As Griselda sat that evening with the light of two tall candles in their massive brass candlesticks, shining on her beautiful face, there was no shadow over it.

What if Lady Betty renounced her, and turned her out of the house?--well, if the whole world were against her, she was no longer _alone_. She was his, who loved her, and was ready at any moment to take her to his heart and home. "I must write to him," she was saying as she stroked her cheek with the soft feather at the end of her quill; "I must write to him and tell him all--everything! and then he will know what to do."

Soon the pen began to move over the paper, and she smiled as she put it through the "sir," which had been written after "dear," and substituted "Leslie."

How strange and yet how sweet it was to look at it! And then she went on:

"I said you must wait till I called you by your name! You have not had to wait long."

She wrote on till she heard a bustle on the pavement below her window. She went to it, and looking down saw the link-boys with their torches and the chair in which Lady Betty was being carried off to the Assembly, and the chair was followed by another, and several dark figures shrouded in long cloaks were in attendance.

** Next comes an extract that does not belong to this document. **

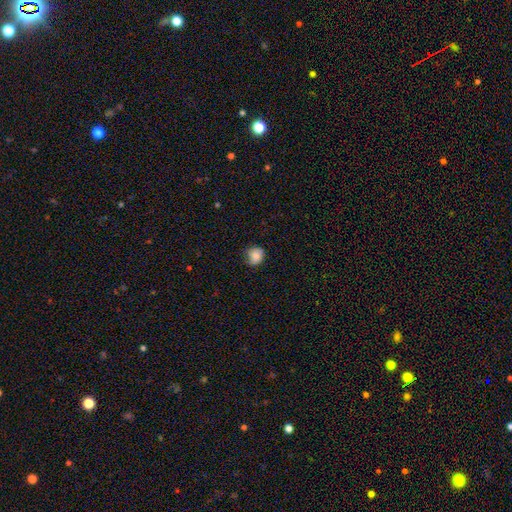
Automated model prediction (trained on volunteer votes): smooth_or_featured: smooth (p=0.80) [alt: featured or disk p=0.11]
how_rounded: round (p=0.77) [alt: in between p=0.22]
merging: none (p=0.66) [alt: minor disturbance p=0.27]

It was a clear frosty evening. The sky was studded with countless stars, and the fields and meadows then lying before North Parade, made a blank space of sombre hue where no distant forms of tree or dwelling could be traced; while beyond was the dim outline of the hills, which stand round about that City of the West. Lonely heights then!--now crowned by many stately terraces and houses, where a thousand lamps shine, and define the outline of the crescents and upward-reaching streets and roads. But gas was not known in that winter of 1780! It lay hidden in those strangely-mysterious places, with electricity and the power of steam, waiting to be called out into activity; for those hidden forces are old as the eternal hills, only waiting the magic touch of some master's hand, to be of service to men, who are but slow to recognise whence every good and perfect gift comes.

When the house was quiet, Griselda returned to her desk, and slowly and deliberately finished her letter. It was not long, and covered only one side of the sheet. Then it was folded with care to make the edges fit in nicely, and nothing remained but to seal it; and she was about to light the little taper, and get the old seal from the corner of her desk, when a tap at the door was followed by Graves's entrance with a tray.

"Your supper," she said shortly, "Miss Griselda."

Graves's voice and manner were so unusual that Griselda started up.

"What is the matter?" she asked. "Why do you look so miserable? Was she trying your patience--you poor dear old Graves--past bearing? Graves, why don't you speak?" But Graves's mouth was close shut, and she looked as if determined not to answer. "Look, Graves, I have written a letter to Mr. Travers, and told him what Lady Betty said to me; that is, I told him she said she would cast me off, unless I did as she chose in a matter which I could not explain in a letter, but connected with Sir Maxwell Danby."

"She can't cast you off! You were left to her in the will for maintenance. I do know that much."

"Yes!" Griselda said vehemently--"yes! like any other of my uncle's goods and chattels! Oh, I am free now!--I am free!--or shall be soon! I will not think of vexing matters to-night of all nights! What a dainty little supper! I like oyster-patties. Ah! that reminds me of your promise, Graves. Have you been to Crown Alley? Did you take the soup? and were you kind in your manner to the poor little girl? Graves, did you go?"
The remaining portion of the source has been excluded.